◆ Data to use
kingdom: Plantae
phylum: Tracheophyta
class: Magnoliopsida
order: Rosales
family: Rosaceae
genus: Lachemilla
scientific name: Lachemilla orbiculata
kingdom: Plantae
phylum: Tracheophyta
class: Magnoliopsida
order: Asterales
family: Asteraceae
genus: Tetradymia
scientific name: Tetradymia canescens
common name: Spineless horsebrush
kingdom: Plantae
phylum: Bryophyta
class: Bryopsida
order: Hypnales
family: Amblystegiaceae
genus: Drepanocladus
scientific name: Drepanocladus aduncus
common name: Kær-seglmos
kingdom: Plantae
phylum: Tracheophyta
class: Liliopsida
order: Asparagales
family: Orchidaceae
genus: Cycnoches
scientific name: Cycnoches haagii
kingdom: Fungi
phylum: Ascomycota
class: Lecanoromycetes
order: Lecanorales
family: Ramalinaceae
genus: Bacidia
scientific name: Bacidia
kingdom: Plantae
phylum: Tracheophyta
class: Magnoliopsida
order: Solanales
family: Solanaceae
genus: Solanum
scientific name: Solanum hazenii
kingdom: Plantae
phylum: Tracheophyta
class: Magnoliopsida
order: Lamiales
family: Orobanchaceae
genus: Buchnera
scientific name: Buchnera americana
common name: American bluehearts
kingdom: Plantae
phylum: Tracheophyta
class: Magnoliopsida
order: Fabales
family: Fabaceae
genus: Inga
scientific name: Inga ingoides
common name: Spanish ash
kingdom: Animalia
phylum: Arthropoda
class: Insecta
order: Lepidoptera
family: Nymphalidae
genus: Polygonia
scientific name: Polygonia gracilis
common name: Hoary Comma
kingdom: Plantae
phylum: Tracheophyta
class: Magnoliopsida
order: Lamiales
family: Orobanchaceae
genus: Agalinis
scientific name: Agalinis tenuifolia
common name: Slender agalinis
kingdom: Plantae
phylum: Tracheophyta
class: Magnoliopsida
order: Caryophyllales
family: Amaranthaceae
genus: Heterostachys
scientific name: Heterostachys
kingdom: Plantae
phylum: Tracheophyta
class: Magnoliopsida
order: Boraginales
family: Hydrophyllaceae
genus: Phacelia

◆ Work to be completed
Copy every one of the rows above line for line, with no changes.

◆ Answer below
kingdom: Plantae
phylum: Tracheophyta
class: Magnoliopsida
order: Rosales
family: Rosaceae
genus: Lachemilla
scientific name: Lachemilla orbiculata
kingdom: Plantae
phylum: Tracheophyta
class: Magnoliopsida
order: Asterales
family: Asteraceae
genus: Tetradymia
scientific name: Tetradymia canescens
common name: Spineless horsebrush
kingdom: Plantae
phylum: Bryophyta
class: Bryopsida
order: Hypnales
family: Amblystegiaceae
genus: Drepanocladus
scientific name: Drepanocladus aduncus
common name: Kær-seglmos
kingdom: Plantae
phylum: Tracheophyta
class: Liliopsida
order: Asparagales
family: Orchidaceae
genus: Cycnoches
scientific name: Cycnoches haagii
kingdom: Fungi
phylum: Ascomycota
class: Lecanoromycetes
order: Lecanorales
family: Ramalinaceae
genus: Bacidia
scientific name: Bacidia
kingdom: Plantae
phylum: Tracheophyta
class: Magnoliopsida
order: Solanales
family: Solanaceae
genus: Solanum
scientific name: Solanum hazenii
kingdom: Plantae
phylum: Tracheophyta
class: Magnoliopsida
order: Lamiales
family: Orobanchaceae
genus: Buchnera
scientific name: Buchnera americana
common name: American bluehearts
kingdom: Plantae
phylum: Tracheophyta
class: Magnoliopsida
order: Fabales
family: Fabaceae
genus: Inga
scientific name: Inga ingoides
common name: Spanish ash
kingdom: Animalia
phylum: Arthropoda
class: Insecta
order: Lepidoptera
family: Nymphalidae
genus: Polygonia
scientific name: Polygonia gracilis
common name: Hoary Comma
kingdom: Plantae
phylum: Tracheophyta
class: Magnoliopsida
order: Lamiales
family: Orobanchaceae
genus: Agalinis
scientific name: Agalinis tenuifolia
common name: Slender agalinis
kingdom: Plantae
phylum: Tracheophyta
class: Magnoliopsida
order: Caryophyllales
family: Amaranthaceae
genus: Heterostachys
scientific name: Heterostachys
kingdom: Plantae
phylum: Tracheophyta
class: Magnoliopsida
order: Boraginales
family: Hydrophyllaceae
genus: Phacelia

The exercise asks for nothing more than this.